If, therefore, M. Pasteur still maintains the truth of his theory, it should be distinctly understood that it rests originally, not upon established facts, but upon a mere hypothesis—the hypothesis that the air teems with multitudes of invisible Bacteria germs. He is driven to such a doctrine, not only by his own confessions concerning Bacteria, but also by the microscopical evidence to which I have referred.
So that in explaining the results of any experiments made with the view of throwing light upon the cause of fermentation or putrefaction, it is especially necessary to bear in mind two considerations:—
I. That dust filtered from the atmosphere cannot be proved to include living Bacteria; though it is known to contain a multitude of organic particles which may be capable in the presence of water, in accordance with Liebig’s hypothesis, of acting as ferments.
II. It must also be recollected that, in the opinion of many, Life represents a higher function which is displayed by certain kinds of organic matter; and that this higher function may be deteriorated or rendered non-existent by an amount of heat which might not be adequate to decompose the organic matter itself.
It is all the more necessary to call attention to these two considerations, because M. Pasteur invariably speaks as though it had been established that the air contains multitudes of living Bacteria, when, really, he had only proved that the air contains a number of corpuscles resembling spores of fungi, &c.
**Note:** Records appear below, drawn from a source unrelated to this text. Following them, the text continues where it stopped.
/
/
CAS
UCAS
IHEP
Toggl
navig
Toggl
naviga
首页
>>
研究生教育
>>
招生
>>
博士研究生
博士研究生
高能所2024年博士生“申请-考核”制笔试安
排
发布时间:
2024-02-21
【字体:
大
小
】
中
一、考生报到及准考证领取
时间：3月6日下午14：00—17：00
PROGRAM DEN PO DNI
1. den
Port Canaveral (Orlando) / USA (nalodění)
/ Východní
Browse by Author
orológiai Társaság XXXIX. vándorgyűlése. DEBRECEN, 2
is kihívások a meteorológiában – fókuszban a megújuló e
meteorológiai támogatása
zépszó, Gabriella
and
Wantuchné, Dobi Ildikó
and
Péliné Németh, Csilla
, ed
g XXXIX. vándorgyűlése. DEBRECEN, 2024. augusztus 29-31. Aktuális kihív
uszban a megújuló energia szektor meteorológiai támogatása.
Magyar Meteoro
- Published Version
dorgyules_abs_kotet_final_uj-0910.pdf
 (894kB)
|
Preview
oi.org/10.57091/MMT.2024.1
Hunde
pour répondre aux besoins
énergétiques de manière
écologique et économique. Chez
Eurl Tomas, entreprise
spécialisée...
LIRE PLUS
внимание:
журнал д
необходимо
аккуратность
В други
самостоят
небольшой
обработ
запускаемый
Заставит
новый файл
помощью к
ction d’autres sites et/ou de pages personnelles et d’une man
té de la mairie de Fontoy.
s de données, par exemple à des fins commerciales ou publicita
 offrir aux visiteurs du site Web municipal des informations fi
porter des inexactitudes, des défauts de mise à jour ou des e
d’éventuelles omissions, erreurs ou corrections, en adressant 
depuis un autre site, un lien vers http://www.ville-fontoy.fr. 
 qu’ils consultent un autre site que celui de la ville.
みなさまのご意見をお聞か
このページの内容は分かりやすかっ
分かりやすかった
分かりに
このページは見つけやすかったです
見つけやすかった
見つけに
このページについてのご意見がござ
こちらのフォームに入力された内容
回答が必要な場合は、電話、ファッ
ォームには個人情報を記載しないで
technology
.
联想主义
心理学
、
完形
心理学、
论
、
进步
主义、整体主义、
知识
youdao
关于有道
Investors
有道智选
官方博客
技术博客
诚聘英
And, as I have already intimated, the existence of spores of fungi in the atmosphere, however well established, is of little or no importance as an explanation of the cause of a very large number of fermentations. Their presence is even of still less importance, owing to the fact of the co-existence with these fungus-spores, of multitudes of organic fragments, which—in accordance with the views of Liebig, Gerhardt, and other chemists—are capable of acting as ferments. To this latter consideration M. Pasteur never even alludes when he speaks (loc. cit. p. 40) of his “ensemencements,” and of other experiments which are equally, or even more, capable of being interpreted in accordance with Liebig’s views than with his own.
Bearing these considerations in mind, we shall be in a better position to enquire into the real interpretation that may be given to many of M. Pasteur’s results, and into the question as to how far the facts which he records are favourable to his own, or to the adverse doctrine concerning the causes of fermentation.
In the memoir so often alluded to on “The Organized Corpuscles which exist in the Atmosphere,” M. Pasteur adduced various kinds of evidence, tending, as he thought, to show that the first Bacteria which make their appearance in putrefying or fermenting solutions, have been derived from living Bacteria or their “germs,” which pre-existed in the atmosphere.